Ich führe mein Geschäft als Inhaber einer GmbH und habe gegenwärtig kein Anrecht auf Unterstützung. Ich zahle mir normalerweise ein Gehalt, aber im Moment hat der Betrieb keine Einnahmen – bis auf fünf oder zehn Prozent über Online-Besteller – und kann mir kein Gehalt zahlen. Die übrigen Kosten, die ein Betrieb hat, könnten zum Teil über Überbrückungsgeld III ausgeglichen werden. Aber die Plattform für die Hilfe ist noch nicht freigeschaltet. Frühestens Mitte Februar können die Anträge gestellt werden. Ende März erwarte ich die ersten Auszahlungen. So lange leben die Unternehmer von ihrer Substanz.
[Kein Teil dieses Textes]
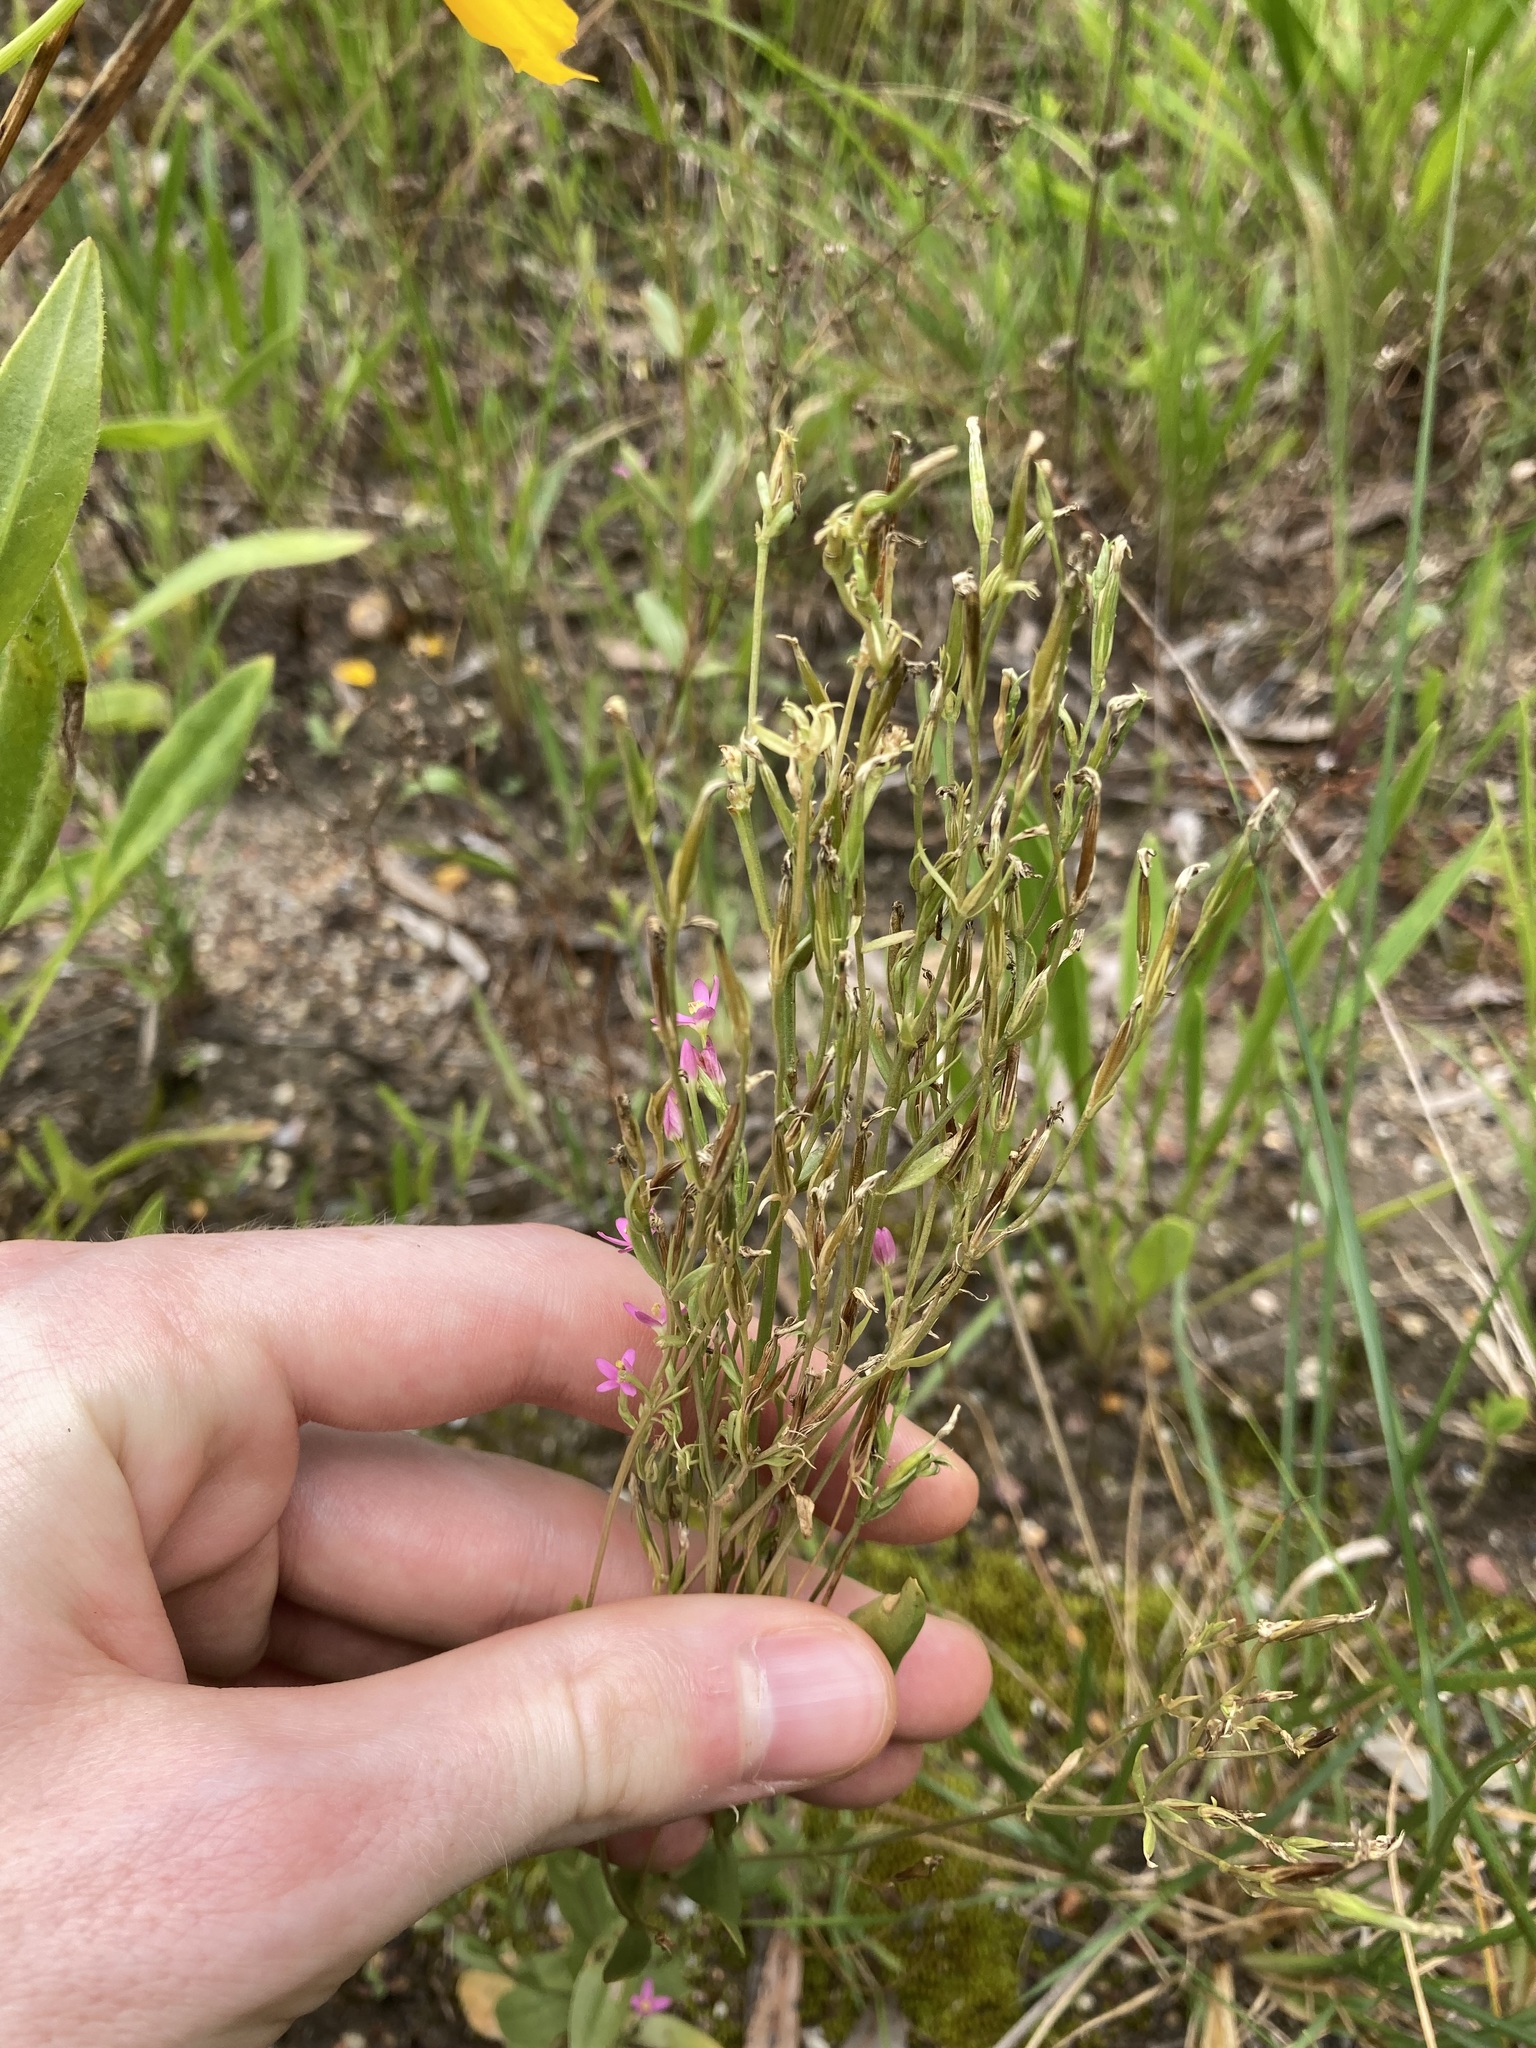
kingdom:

Wie geht es Ihren Kollegen?

Die meisten reden darüber nicht. Ich war Teilnehmer einer Gesprächsrunde zu diesem Thema. Dabei hat ein Beteiligter gesagt, dass er Hartz IV beantragt hat. Er hat keine Unterstützung bekommen, weil er eine Altersversorgung hatte. Ich habe vor einiger Zeit auch mit einer Friseurin gesprochen, die schon im ersten Lockdown Hartz IV beantragt hatte. Auch sie erhielt keine Unterstützung. Wir als Interessengemeinschaft „Das Viertel“ haben eine Befragung im Januar gemacht. Dabei haben 25 Prozent der Befragten gesagt: Wir werden das nicht überleben. Jetzt hat die Handelskammer von 40 Prozent gesprochen.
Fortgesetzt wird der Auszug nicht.